TEXT EXCERPT:
'''
How healthcare professionals can help

The medical community can also play an important role in diminishing opioid-use disorder. Previously the charge nurse at the deaf unit for psychiatric adult and adolescent patients at Worcester State Hospital, Shuler—along with other health professionals—outlined how providers could improve communication with deaf patients in Nursing. These steps could also apply to interacting with those who are hard of hearing, too.

  1. Ask the patient what you can do to help improve the communication process.
  2. Don't assume the patient can hear and understand what you're saying just because they are wearing a hearing aid.
  3. Ask the patient what communication tools (such as a whiteboard, computer, or tablet) work best for them
  4. Only one person should talk at a time in a group situation.

Shuler also advocates for professional sign-language interpreters in medical settings instead of relying on the patient’s family or friends, who may have their own biases when signing. “You need someone who is following a specific code of ethics, is a neutral party, and is trained to interact between the deaf person and the hearing person,” Shuler said. Patients may want to request an interpreter prior to their appointments as well.
'''
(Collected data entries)
'''
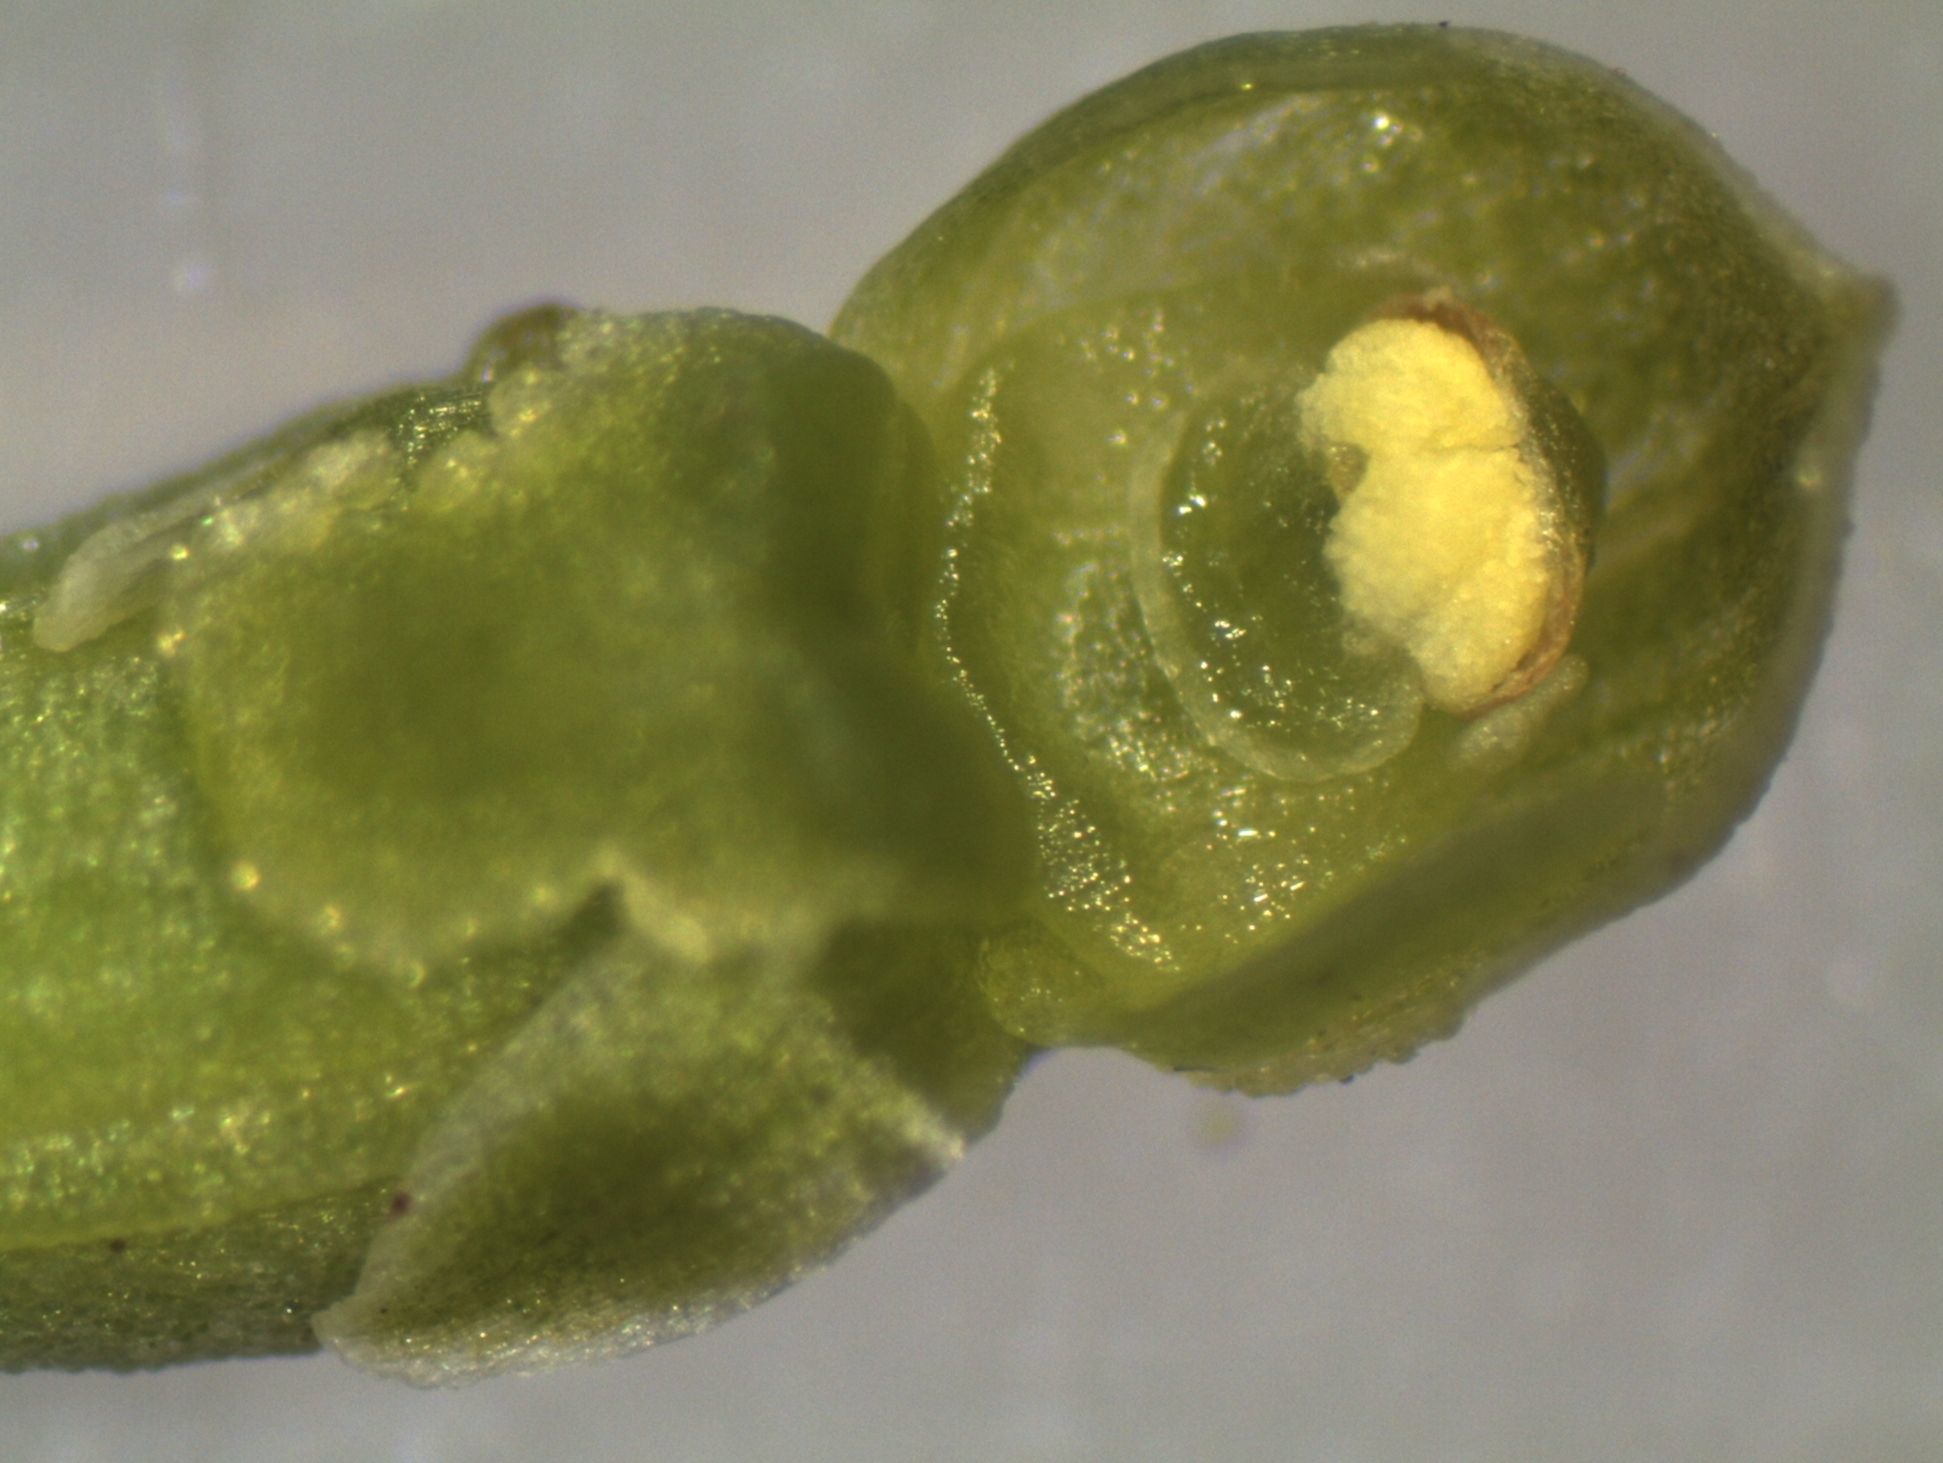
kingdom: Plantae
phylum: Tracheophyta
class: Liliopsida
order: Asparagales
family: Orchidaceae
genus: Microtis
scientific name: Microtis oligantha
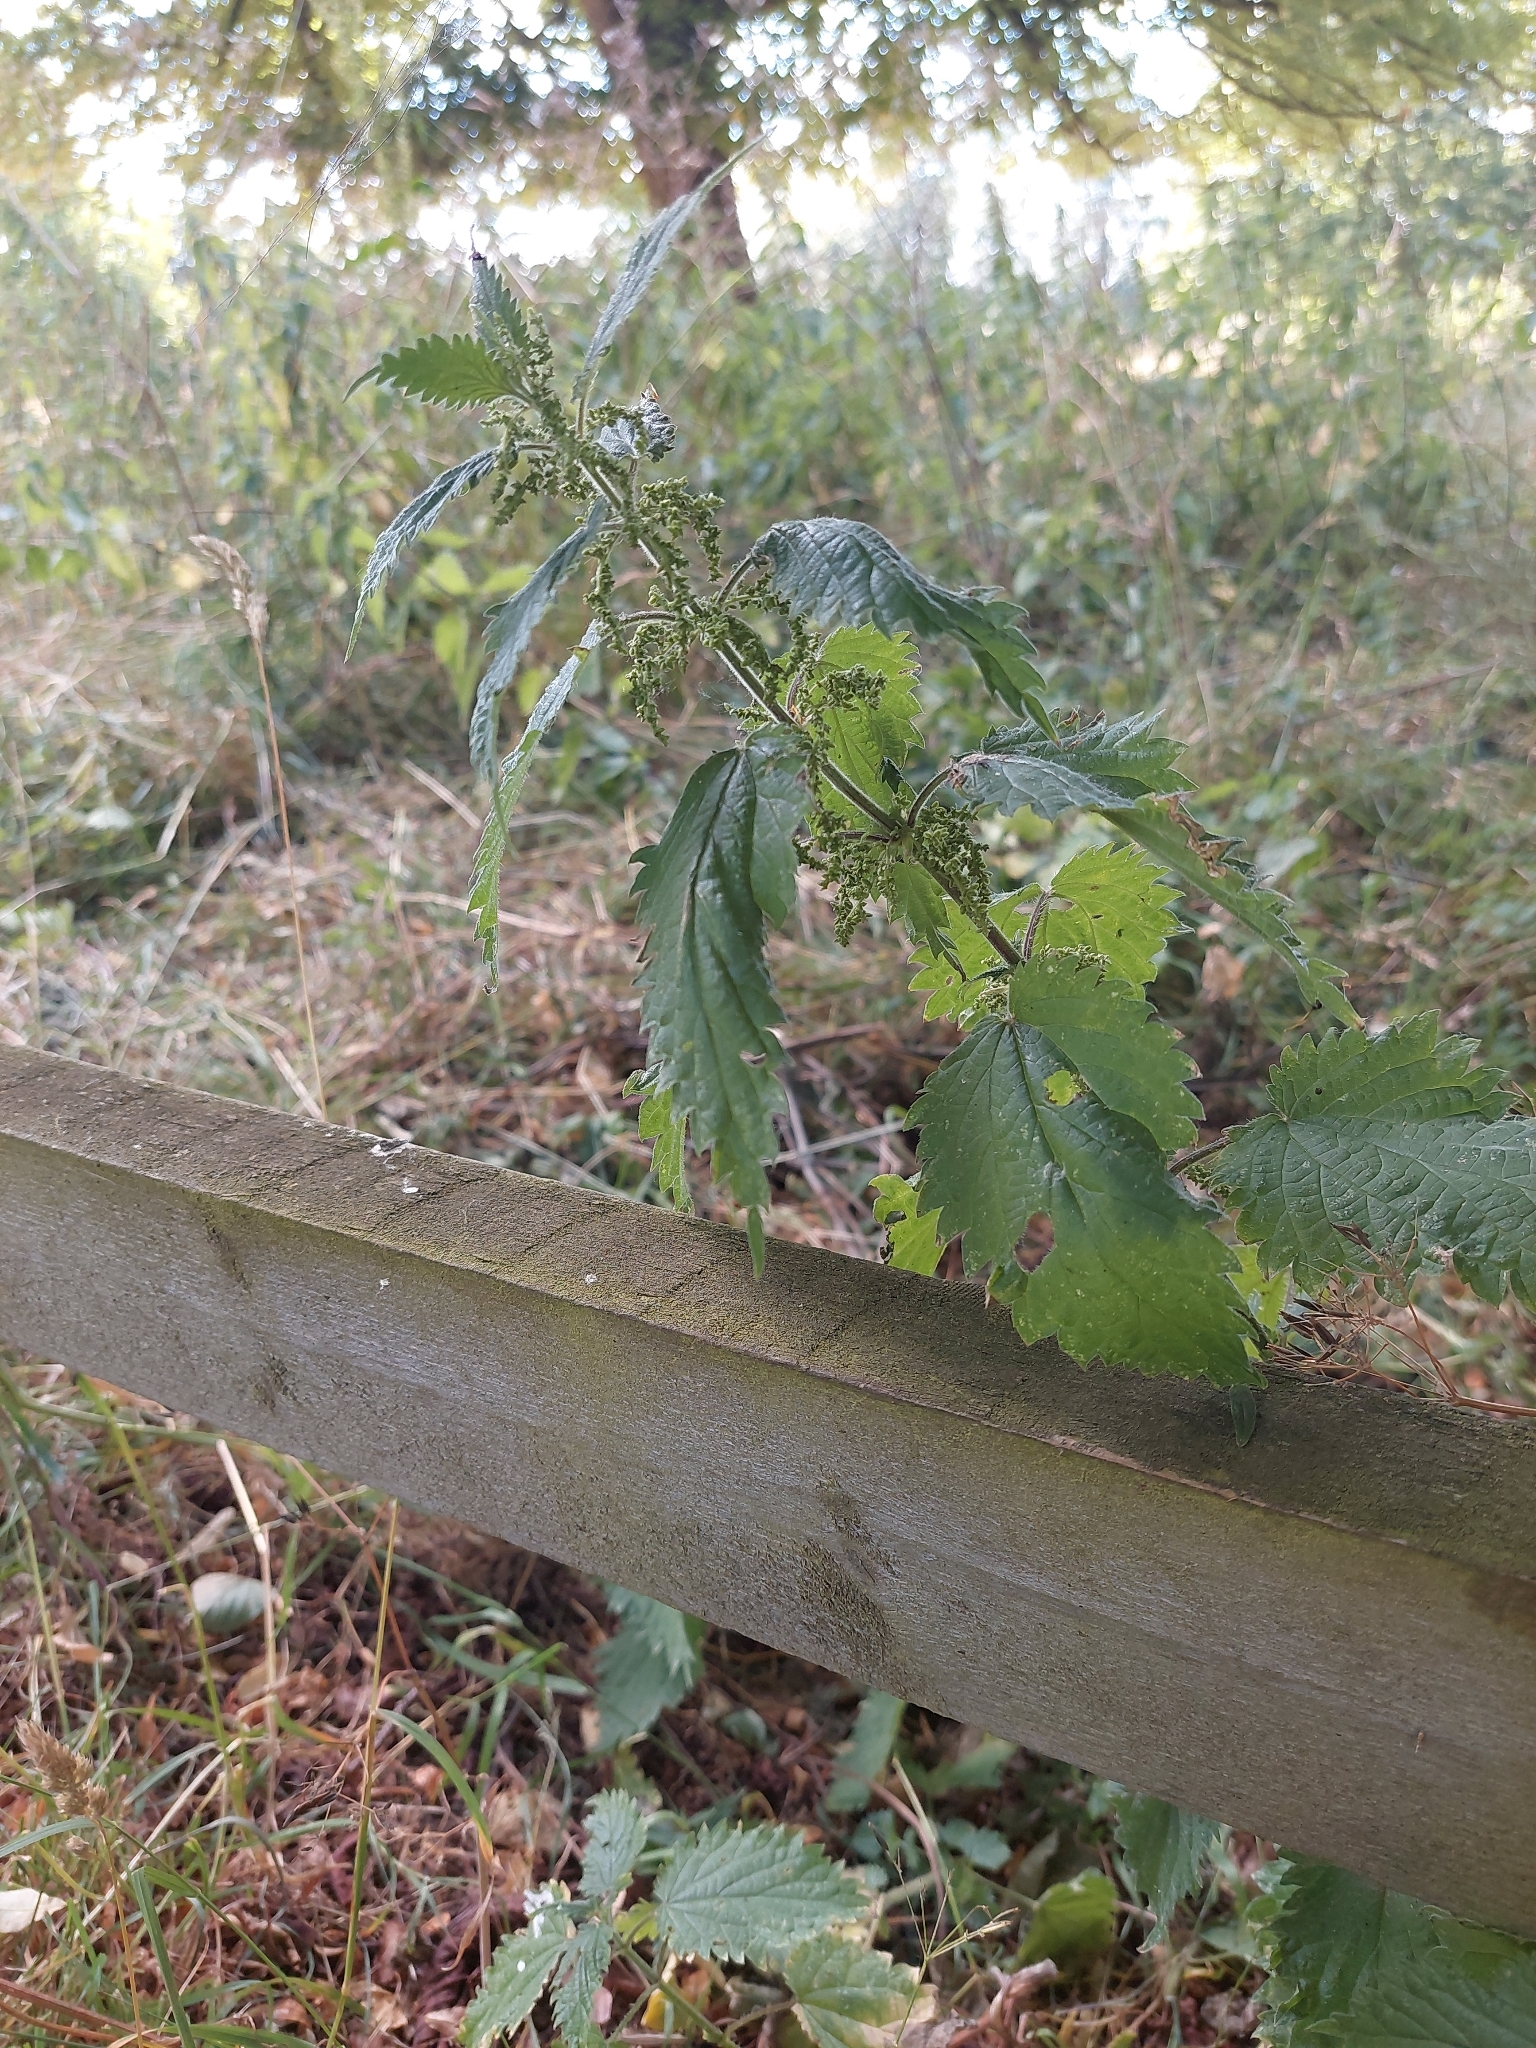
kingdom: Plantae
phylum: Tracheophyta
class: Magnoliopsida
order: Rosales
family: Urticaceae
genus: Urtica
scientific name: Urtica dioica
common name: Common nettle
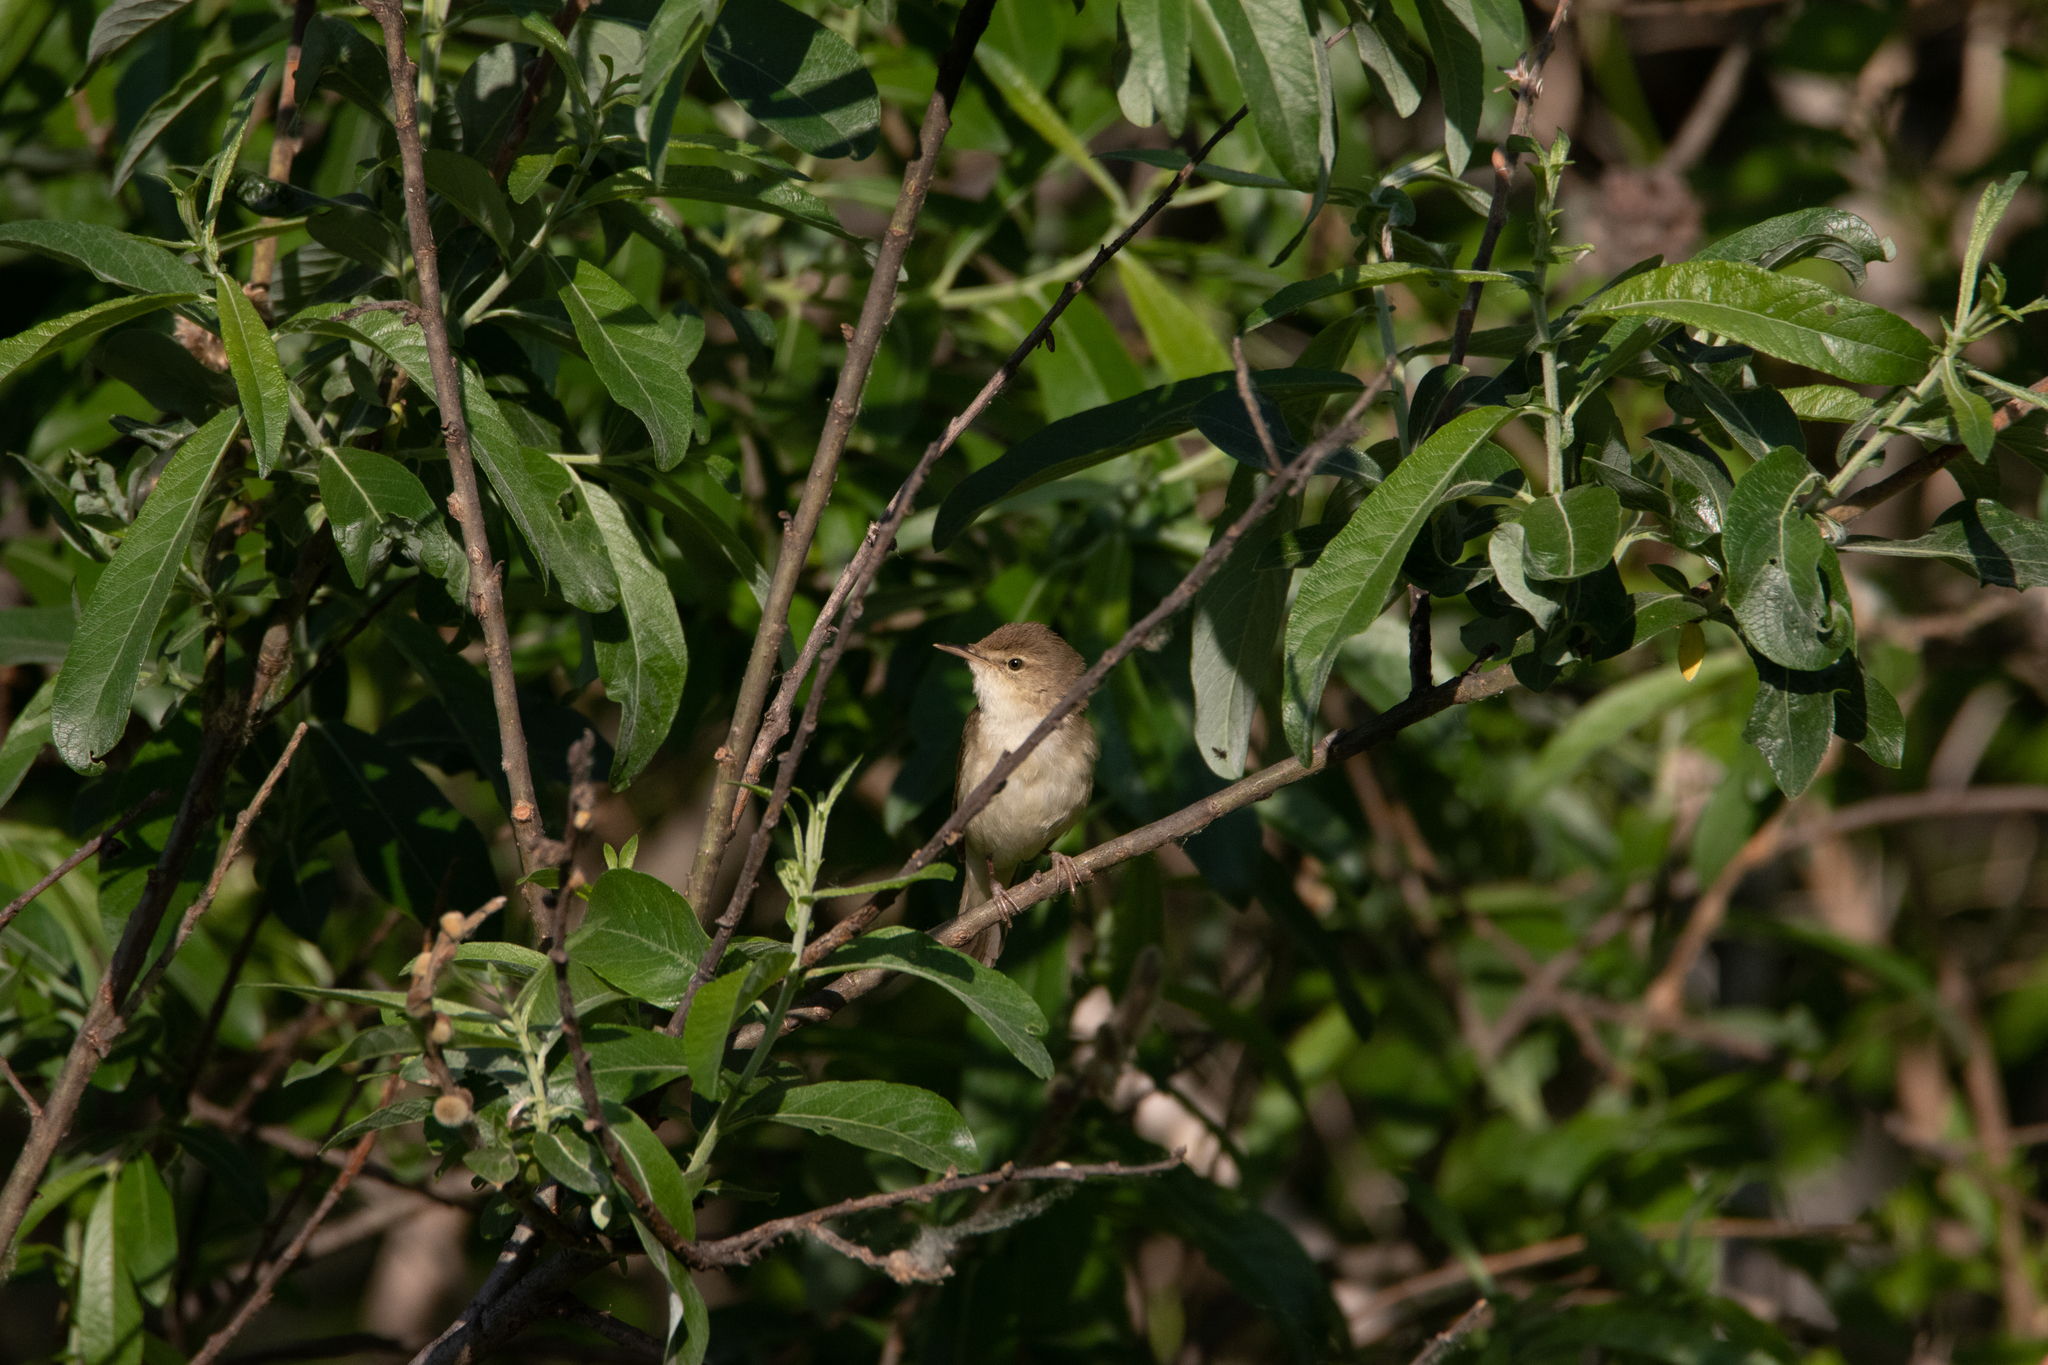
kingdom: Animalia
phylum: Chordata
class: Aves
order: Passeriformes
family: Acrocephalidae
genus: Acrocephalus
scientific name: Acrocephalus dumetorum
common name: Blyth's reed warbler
'''
REQUIRED ACTIONS:
(1) In the excerpt on communicating with deaf patients, where was Shuler previously the charge nurse?
(2) From the excerpt on communicating with deaf patients, extract the part that opens with the words containing "2. Don't assume" and closes with "a group situation.".

YOUR WRITTEN ANSWERS:
(1) At the deaf unit for psychiatric adult and adolescent patients at Worcester State Hospital.

(2)
2. Don't assume the patient can hear and understand what you're saying just because they are wearing a hearing aid.
  3. Ask the patient what communication tools (such as a whiteboard, computer, or tablet) work best for them
  4. Only one person should talk at a time in a group situation.